R.E.D. knüpft nahtlos an die Actionfilme der letzten Zeit an, ohne dabei zu langweilen und dem üblichen Schema F zu folgen. Es geht um die ehemaligen Kollegen Frank, Joe, Marvin und Victoria, die einst ein Team im Dienste der CIA bildeten. Als Pensionisten langweilen sich die Exagenten inzwischen jeder auf seine Weise. Während Joe das Altersheim auf Trab hält, vertreibt sich Victoria ihre Zeit mit der Jagd. Frank dagegen findet in seiner Sachbearbeiterin Sarah eine Freundin. Als sein Haus überraschend von einem Killerkommando in Schutt und Asche zerlegt wird, werden alte Instinkte geweckt. Doch dann ist auch Sarahs Leben plötzlich in Gefahr. Nachdem er sie aus der Schusslinie gebracht hat, versuchen sie beide, den Grund für die Vorfälle zu finden und finden heraus, dass auch Franks ehemalige Kollegen potentielle Opfer von Anschlägen sind.

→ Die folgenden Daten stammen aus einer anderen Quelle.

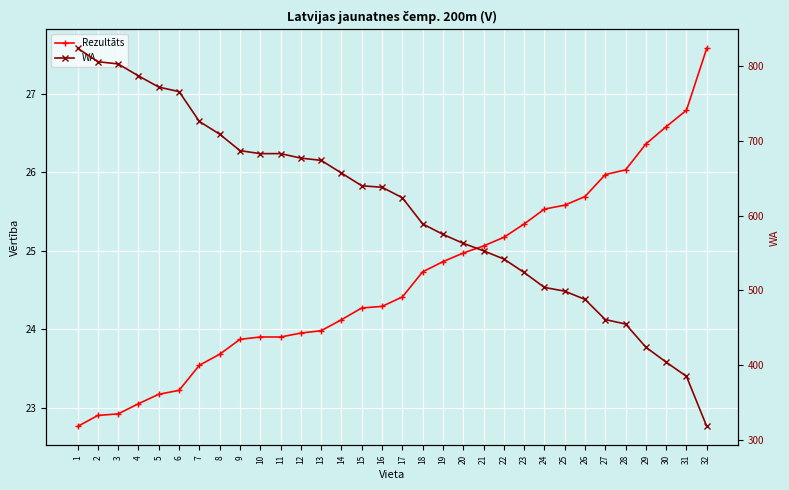

Which label corresponds to the largest value in the chart?

1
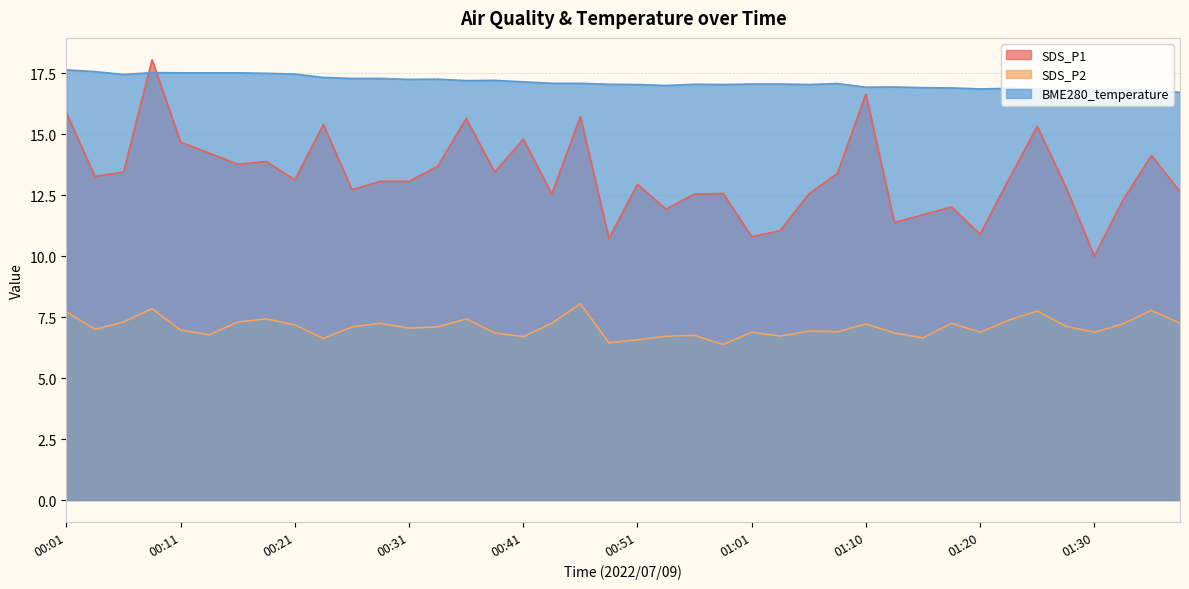

True or false: SDS_P1 and SDS_P2 intersect in this chart.

False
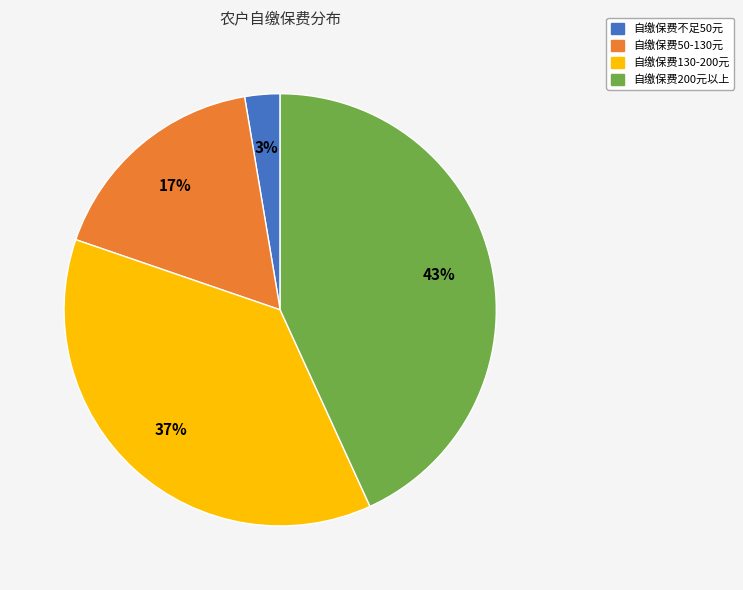

Approximately how many times larger is the value at 自缴保费130-200元 compared to 自缴保费200元以上?

0.9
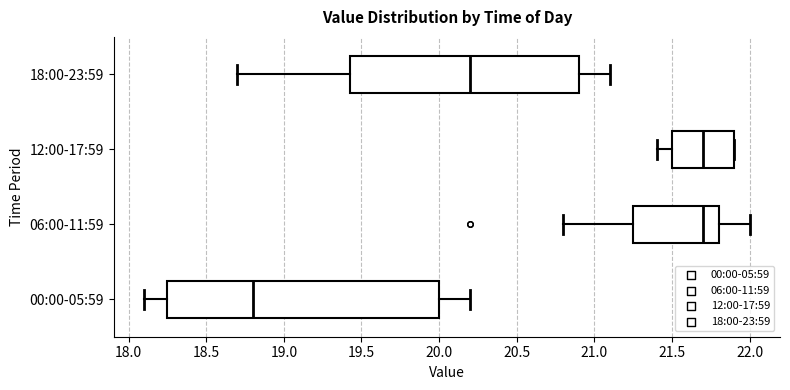

Which box has the furthest to the left median line?

00:00-05:59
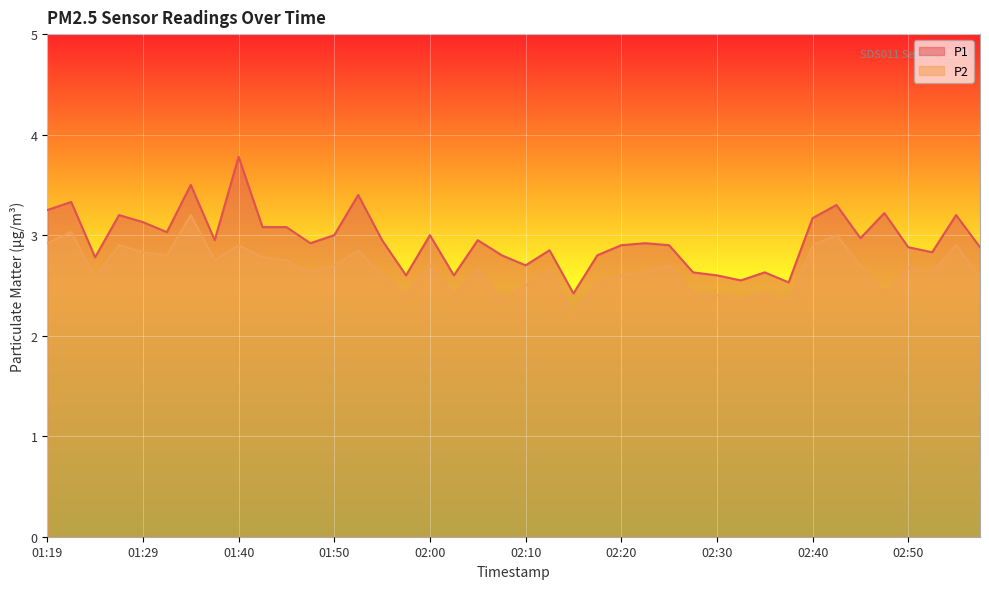

Rank the series by their average value, from highest to lowest.

P1, P2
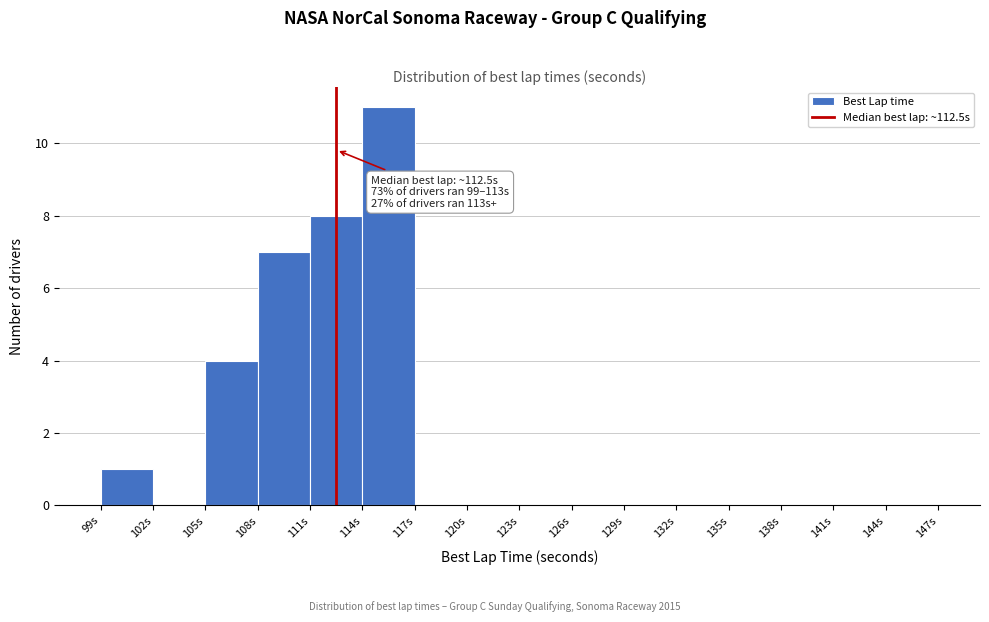

Which range on the x-axis has the tallest bar?

114 to 117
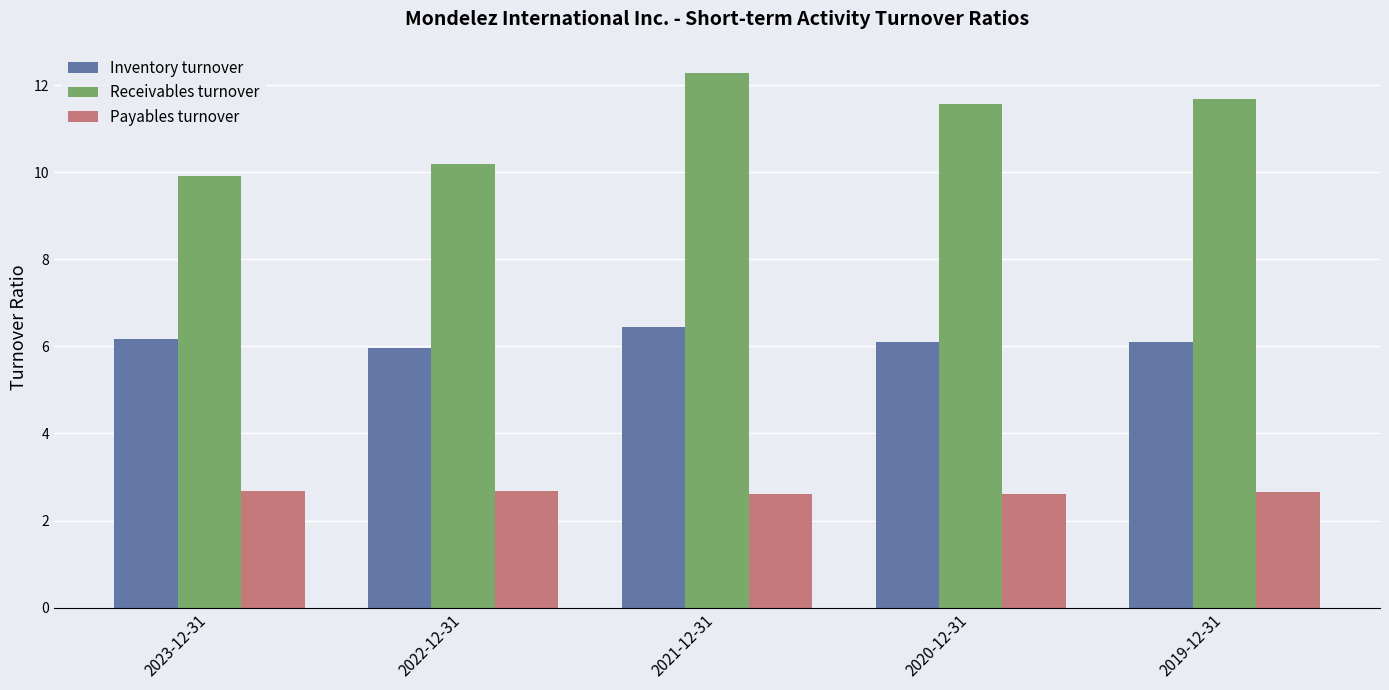

Is it true that Receivables turnover equals 10.2 at 2022-12-31?

True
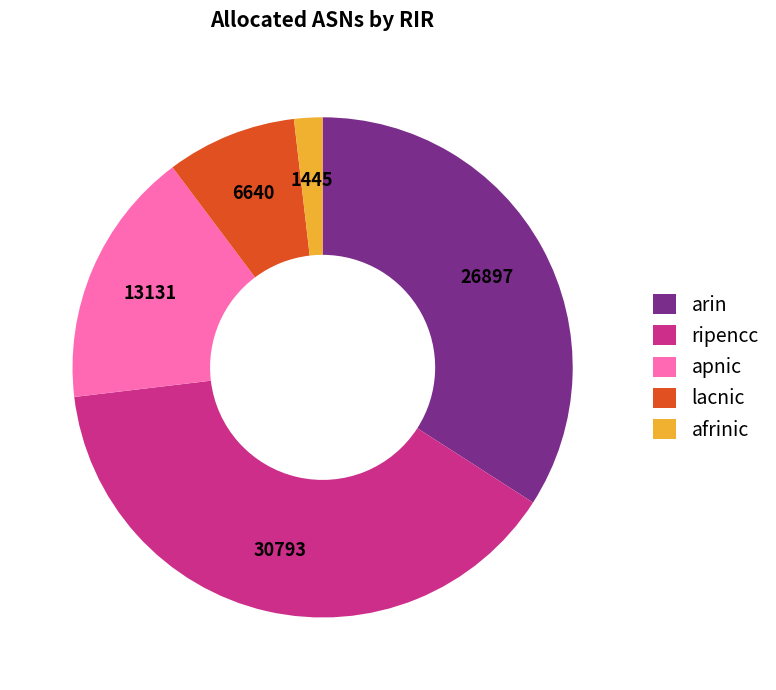

Combined, do ripencc and lacnic account for over 50%?

No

Wiedervereint kommen sie alle bei Victoria unter. Es zeigt sich, dass der Grund für die Attacken in einem vor Jahren verübten Kriegsverbrechen steckt, bei dem die Vier Zeuge waren. Ihr Plan, in das CIA Hauptquartier einzubrechen und die Verschwörung auf höchster politischer Ebene aufzudecken, ist nur der Anfang.
Aus der harten Graphic Novel von Warren Ellis wird unter der Regie von Robert Schwentke (Flightplan - Ohne jede Spur) eine absurde, überzeichnete Actionkomödie, die sich nie ernst nimmt. Nicht jeder Gag ist auch ein guter in der recht dünnen und im Endeffekt nebensächlichen Geschichte. Der Film erinnert z.B. an The Expendables, weil er mit älteren, bekannten Darstellern arbeitet und zahlreiche überdrehte Actionsequenzen enthält. Einige davon erinnern an Das A-Team - Der Film, manche Situationskomik an Knight and Day, doch kommt trotz aller Überzogenheit nie der Spaß zu kurz.
Das liegt vor allem an den Schauspielern , die ihre Charaktere stets mit einem leichten Augenzwinkern und ironischer Distanz spielen und ihren Figuren dadurch Glaubwürdigkeit und Sympathie verleihen. Insbesondere Helen Mirren mit Maschinengewehr und John Malkovich als paranoider Killer sind einen Besuch des Films wert.
Insgesamt bietet R.E.D. einen stark besetzten Genrefilm mit hohem Unterhaltungsfaktor und einer Menge Spaß, bei dem die Handlung Nebensache wird.